Population ageing and rising inequality will hit younger generations hard
18/10/2017 – Younger generations will face greater risks of inequality in old age than current retirees and for generations born since the 1960s, their experience of old age will change dramatically. Moreover, with family sizes falling, higher inequality over working lives and reforms that have cut pension incomes, some groups will face a high risk of poverty, according to a new OECD report.

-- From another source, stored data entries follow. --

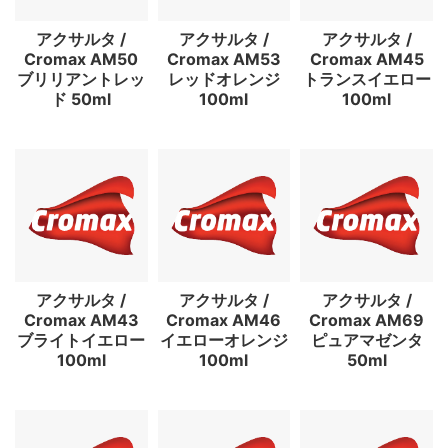
アクサルタ /
アクサルタ /
アクサルタ /
Cromax AM50
Cromax AM53
Cromax AM45
ブリリアントレッ
レッドオレンジ
トランスイエロー
ド 50ml
100ml
100ml
アクサルタ /
アクサルタ /
アクサルタ /
Cromax AM43
Cromax AM46
Cromax AM69
ブライトイエロー
イエローオレンジ
ピュアマゼンタ
100ml
100ml
50ml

Preventing Ageing Unequally says that in 1980, there were only 20 people aged 65 and over for every 100 of working-age, on average across the OECD; by 2015 this number had risen to 28 and by 2050 is projected to almost double to reach 53. Many OECD and emerging economies are ageing much faster. At the same time, inequalities have been increasing from one generation to the next. Among people starting their working life it is now already much higher than among today’s elderly.
The future elderly will be in more diverse situations: people will live longer but more will have been unemployed at some point in their working lives and earned low wages, while others will have enjoyed higher, stable earning paths.

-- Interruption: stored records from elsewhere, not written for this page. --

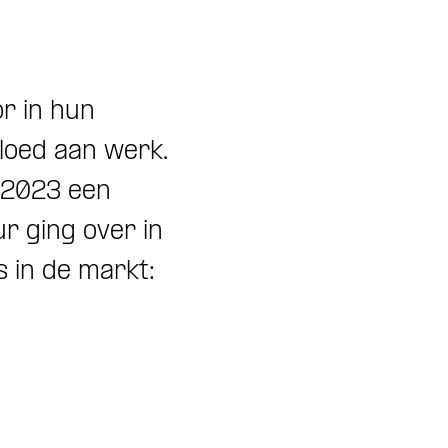
r in hun
loed aan werk.
n 2023 een
r ging over in
 in de markt:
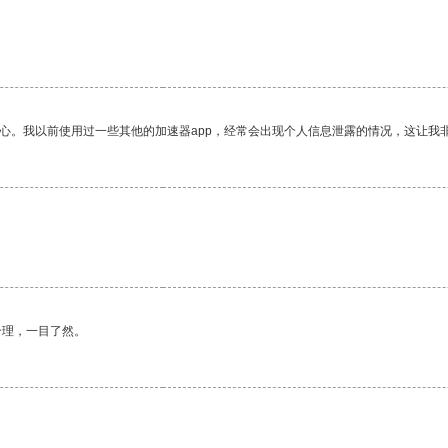
放心。我以前使用过一些其他的加速器app，经常会出现个人信息泄露的情况，这让我
合理，一目了然。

Inequalities in education, health, employment and income start building up from early ages, according to the report. A 25-year old university-educated man can expect to live almost 8 years longer than his lower-educated peer, on average across countries; for women the difference is 4.6 years. At all ages, people in bad health work less and earn less. Over a career, bad health reduces lifetime earnings of low-educated men by 33%, while the loss is only 17% for highly-educated men.
Low earners tend to have a lower life expectancy than high earners and this reduces further their total pensions. Raising the retirement age tends to widen inequality in total pensions between low and high earners, but the impact is small. Gender inequality in old age, however, is likely to remain substantial: annual pension payments to the over-65s today are about 27% lower for women on average, and old-age poverty is much higher among women than men.
Old-age inequality issues are even more acute in emerging economies and several, including Brazil, China and India, are facing rapid ageing at a relatively early stage of development, have wider health inequalities than OECD countries and a less effective social safety net.
To tackle these issues, the OECD says that countries should take a life course approach focusing on three areas:
Prevent inequality before it cumulates over time. Measures should include providing good quality childcare and early education, helping disadvantaged youth into work and expanding health spending on prevention to target at risk groups.
Mitigate entrenched inequalities. Health services should move to a more patient-centred approach and employment services should boost efforts to help the unemployed back into work, as well as remove barriers to retain and hire older workers.
Cope with inequalities at older ages. Reforms to retirement income systems cannot remove inequality among older people but can mitigate it. Well-designed first-tier pensions can limit the impact on pension benefits of socio-economic differences in life expectancy. Some countries have pension adequacy risks, especially for women. Making home care affordable and providing better support to informal carers would also help reduce inequalities in long-term care.